While I am yet to curtail my cynicism about how, of a sudden, members of the Yen have gone from their earlier Mogwai / Sonic Youth maelstrom to what, on the surface, shines up as another slice of stale bread from the loaf of punk-funk archly angular discordance, this single could possibly point a way out of the current trough as their heroes Joy Division did in the era of post-punk.

Stammering and stuttering through early Psychedelic Furs and ‘New Picnic Time’ era Pere Ubu, bamboozled by cryptic crossword clues from The Birthday Party, strangulated vocals rub up against confused cardiac arrest guitars creating a simplistically strange and voyeuristically vindictive Chic with a mangled beat and a murky moronic-ness so magnificent the Banshees would wail and seek shelter with a withered wallflower.

Sure, the ugly papier mache head of Mark E Smith and The Fall rears up throughout -not least in the songs’ rambling, garbled, lyrically delinquent death diction diatribes – but such similarities are discarded with an indifferent glee that comes more through invention than idiocy.

For the righteously ridiculous ‘Heidkinger In The Telephone’, which may myopically see the good Captain – Beefheart - guesting for Phil Oakey in The Human League before being ousted at the jousting by a throttle throated, paint-stripping vicars son attending a Swell Maps tea party, Stranger Son dare you onto the dancefloor.
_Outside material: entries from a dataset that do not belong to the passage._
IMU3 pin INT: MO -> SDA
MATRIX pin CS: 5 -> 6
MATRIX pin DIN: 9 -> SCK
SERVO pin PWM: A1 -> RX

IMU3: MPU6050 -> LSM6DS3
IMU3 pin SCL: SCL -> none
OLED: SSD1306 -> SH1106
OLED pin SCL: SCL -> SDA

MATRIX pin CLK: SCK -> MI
One defiled already by the likes of Radio 4 and Interpol SSoWB darken it still further and so manage to construct a tilting scaffold network which occupies a space in the shade all on its own.
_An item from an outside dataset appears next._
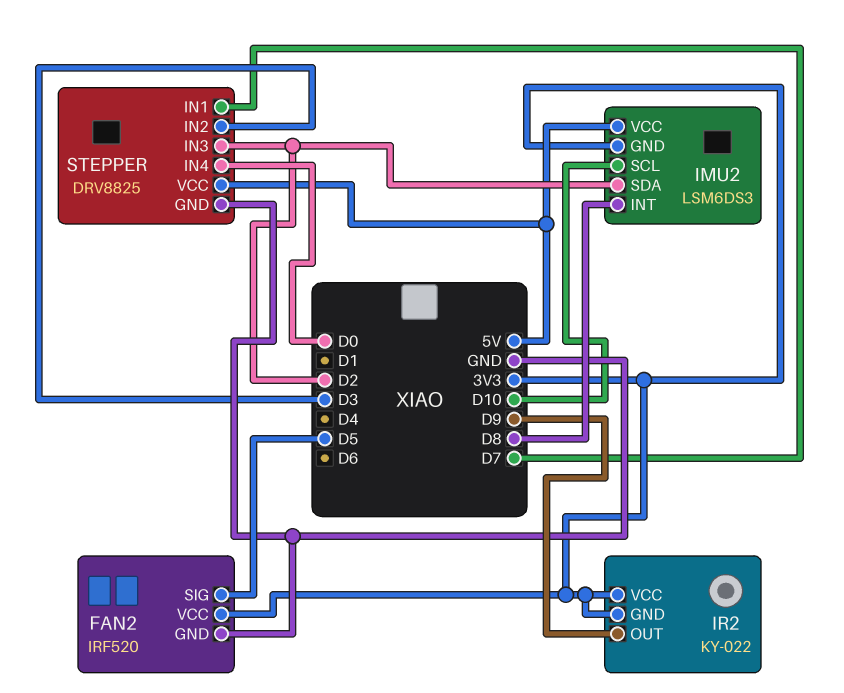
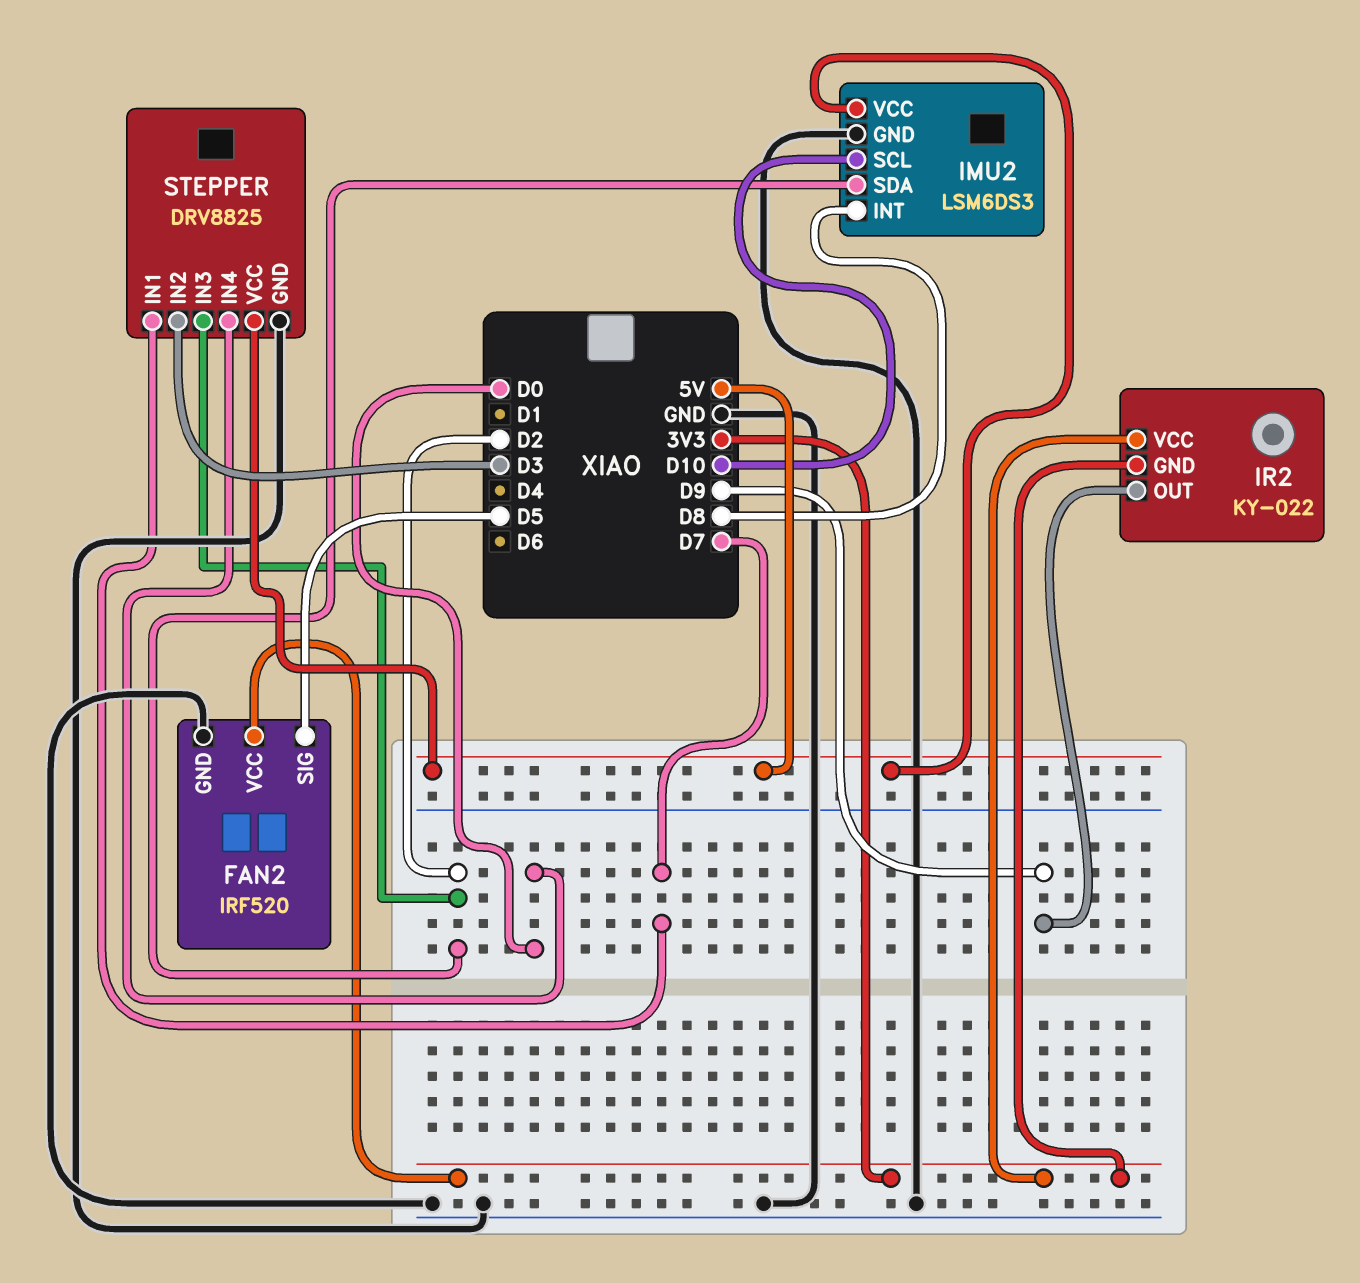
IMU2 pin GND: 3V3 -> GND

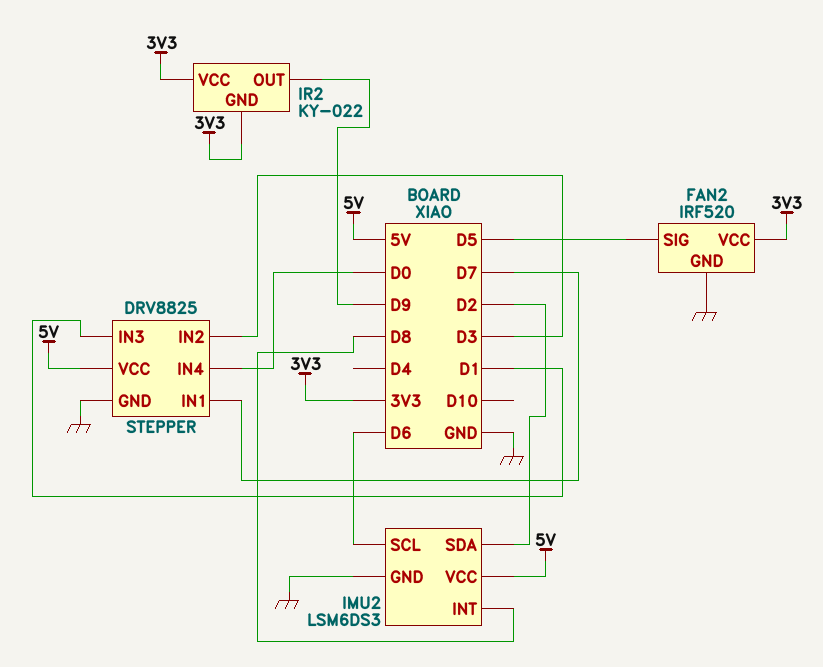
IMU2 pin SCL: D10 -> D6
STEPPER pin IN3: D2 -> D1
At least for the time being, there doesn’t seem much chance of feeling claustrophobia from the competition for this cantankerously clanging collage of rusty scrap metal, anaesthetic free amputations, arrhythmia and an arkestra of washing machines full of cutlery and kittens on full spin as sadistic succour to a patient in the midst of a panic attack induced by P.I.L.’s ‘Metal Box’.

Wired, welcomingly weird, wrecked and havoc wreaking wipe-outs - offbeat, off-hand and quite possibly obligatory.